**** Supplied records

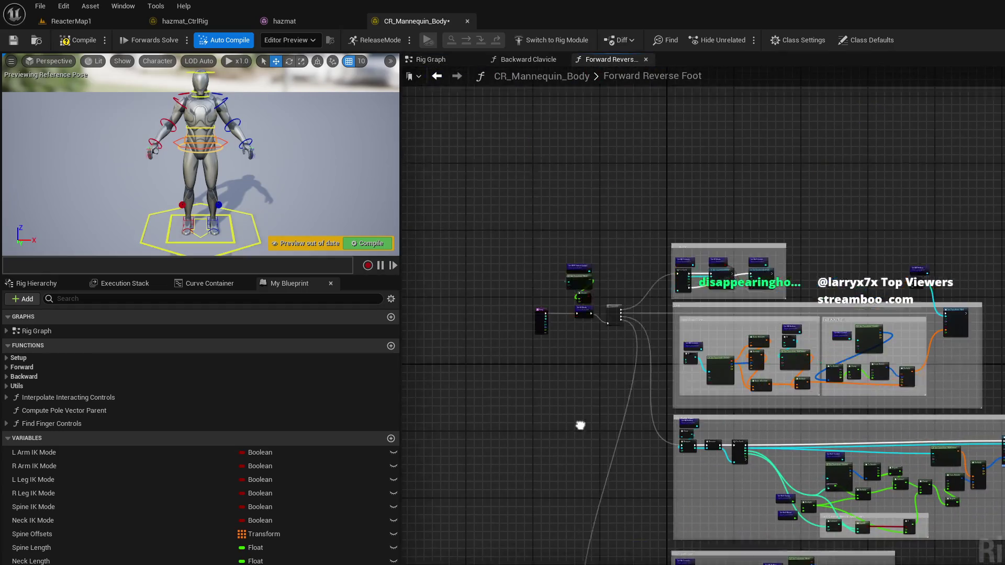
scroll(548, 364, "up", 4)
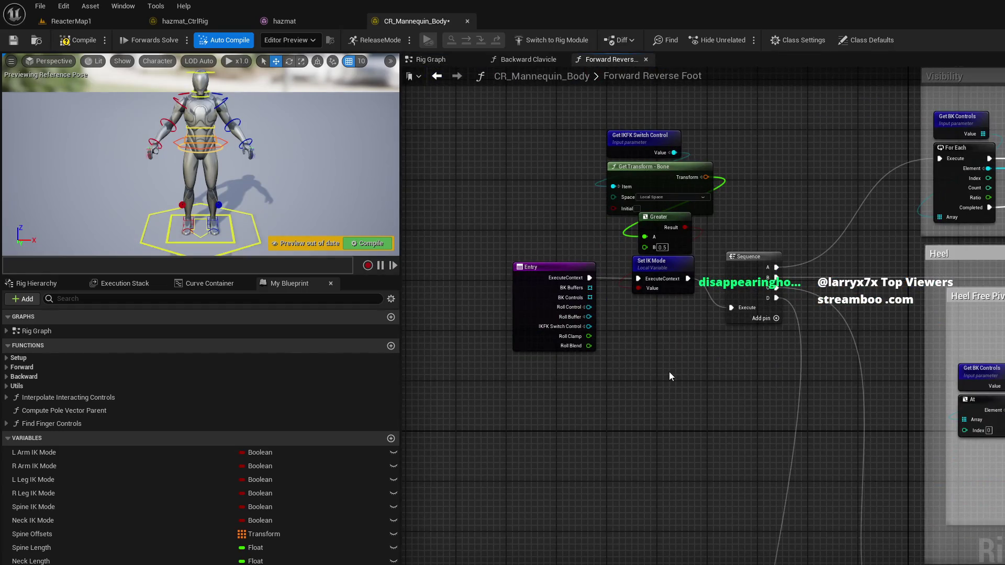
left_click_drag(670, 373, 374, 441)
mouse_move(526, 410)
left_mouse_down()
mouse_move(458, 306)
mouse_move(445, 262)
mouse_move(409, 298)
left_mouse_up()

********
**** Supplied records

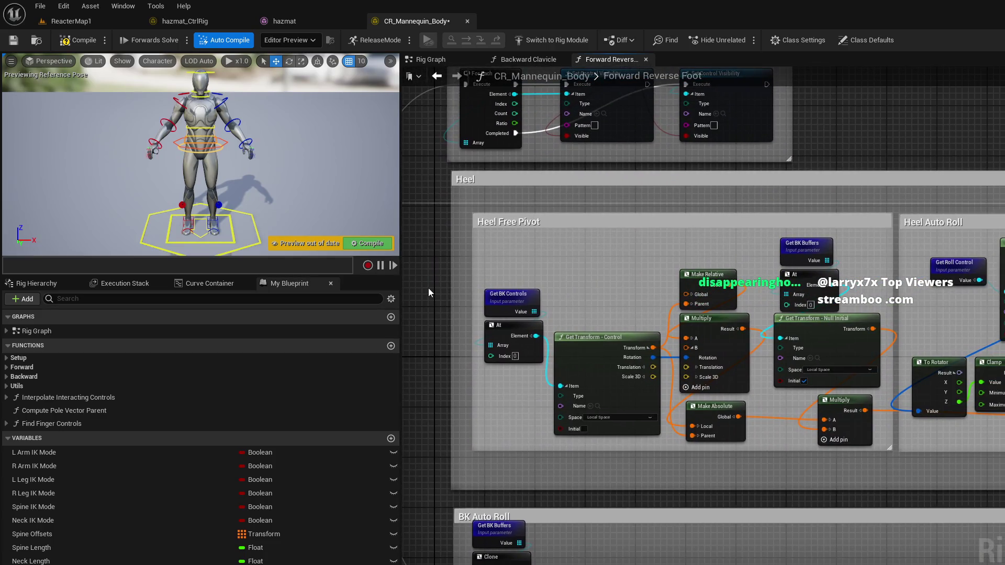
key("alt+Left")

********

• Assigned task
Copy, exactly and only, the lines above that begin with the one containing "left_mouse_down()" and finish with the one containing "left_mouse_up()".

• Response to this exercise
left_mouse_down()
mouse_move(458, 306)
mouse_move(445, 262)
mouse_move(409, 298)
left_mouse_up()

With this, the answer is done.